La morte di due neonati prematuri all’ospedale di Bolzano riporta l’attenzione su un patogeno sempre in agguato nei reparti ad alta intensità assistenziale
La morte di due neonati prematuri all’ospedale di Bolzano, causata da un’infezione da Serratia marcescens, ha riacceso l’attenzione su un batterio noto da oltre duecento anni, spesso sottovalutato, ma oggi classificato tra le prime dieci cause di infezioni ospedaliere. Il caso, segnalato dalle autorità sanitarie locali, si inserisce in un quadro epidemiologico già noto alla comunità scientifica, che da decenni documenta la presenza di Serratia nelle unità di terapia intensiva neonatale.

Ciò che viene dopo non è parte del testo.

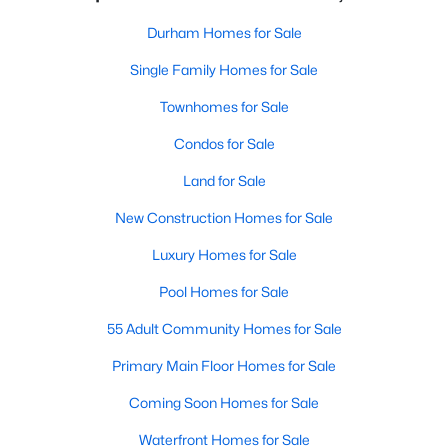
Durham Homes for Sale
Single Family Homes for Sale
Townhomes for Sale
Condos for Sale
Land for Sale
New Construction Homes for Sale
Luxury Homes for Sale
Pool Homes for Sale
55 Adult Community Homes for Sale
Primary Main Floor Homes for Sale
Coming Soon Homes for Sale
Waterfront Homes for Sale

Il batterio è in grado di provocare polmoniti, infezioni del tratto urinario, sepsi e meningiti. Secondo il Gruppo di studio della Società Italiana di Igiene, Medicina Preventiva e Sanità Pubblica (SItI), il patogeno è sempre in agguato negli ambienti ospedalieri ad alta intensità assistenziale, dove le condizioni cliniche dei bimbi prematuri e le pratiche invasive in incubatrice aumentano il rischio di colonizzazione e infezione anche quando tutte le procedure vengono rispettate scrupolosamente e nulla si deve imputare all’operato dei sanitari, medici e infermieri. La prima descrizione di casi letali nei neonati risale al 1961; da allora, la letteratura scientifica ha riportato numerosi episodi con prognosi infausta.
I neonati prematuri, come le vittime del caso di Bolzano, sono particolarmente vulnerabili. Tra i fattori di rischio principali figurano il basso peso alla nascita, la degenza prolungata, l’impiego di antibiotici e l’esposizione a procedure invasive come la ventilazione meccanica e la nutrizione parenterale tramite cateteri. Oltre alle infezioni sistemiche, Serratia marcescens può causare infezioni oculari, frequenti nei neonati ricoverati.

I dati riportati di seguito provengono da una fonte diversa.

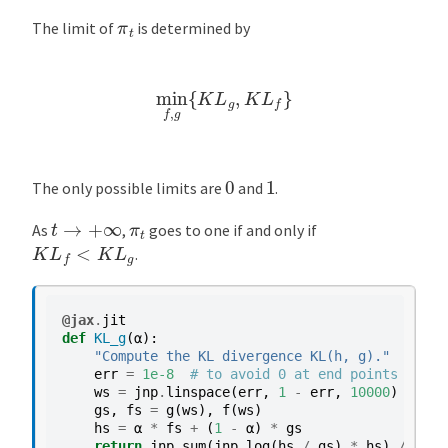
π
t
The limit of
is determined by
min
f
,
g
{
K
L
g
,
K
L
f
}
0
1
The only possible limits are
and
.
t
→
+
∞
π
t
As
,
goes to one if and only if
K
L
f
<
K
L
g
.
@jax
.
jit
def
KL_g
(
α
):
"Compute the KL divergence KL(h, g)."
err
=
1e-8
# to avoid 0 at end points
ws
=
jnp
.
linspace
(
err
,
1
-
err
,
10000
)
gs
,
fs
=
g
(
ws
),
f
(
ws
)
hs
=
α
*
fs
+
(
1
-
α
)
*
gs
return
jnp
.
sum
(
jnp
.
log
(
hs
/
gs
)
*
hs
)
/
1000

La gestione dell’infezione è complessa. Il batterio può persistere anche in forma asintomatica e nonostante l’uso di antibiotici, rendendo difficile l’eradicazione. “È fondamentale identificare precocemente i casi e attivare misure di contenimento”, sottolineano gli esperti, “in particolare l’igiene delle mani, l’uso dei guanti e la sanificazione ambientale”.
Uno studio condotto dall’Università di Genova evidenzia la capacità del batterio di diffondersi rapidamente nell’ambiente nosocomiale. “È responsabile di epidemie in terapia intensiva neonatale causando sepsi potenzialmente fatali, meningite, polmonite nei neonati molto prematuri o con basso peso alla nascita, con tassi di mortalità elevati, fino al 45%”, si legge nel documento. I neonati colonizzati o infetti rappresentano il principale serbatoio del batterio, soprattutto a livello dell’apparato respiratorio e del tratto gastrointestinale. La trasmissione avviene prevalentemente attraverso le mani del personale sanitario.
Il caso di Bolzano dunque non è isolato. Nell’agosto 2018, un bambino era deceduto agli Spedali Civili di Brescia per un’infezione simile. In quell’occasione, altri piccoli pazienti infettati da Serratia marcescens avevano risposto positivamente agli antibiotici, ma l’episodio aveva già evidenziato la necessità di rafforzare le misure di sorveglianza e contenimento.
La presenza di Serratia nelle terapie intensive neonatali rappresenta una sfida concreta per la sanità pubblica. La sua capacità di resistere agli antibiotici e di diffondersi in ambienti ad alta complessità impone protocolli rigorosi e una sorveglianza costante. I dati scientifici e gli episodi clinici confermano che il controllo delle infezioni ospedaliere resta una priorità, soprattutto nei reparti dove la vulnerabilità dei pazienti è massima.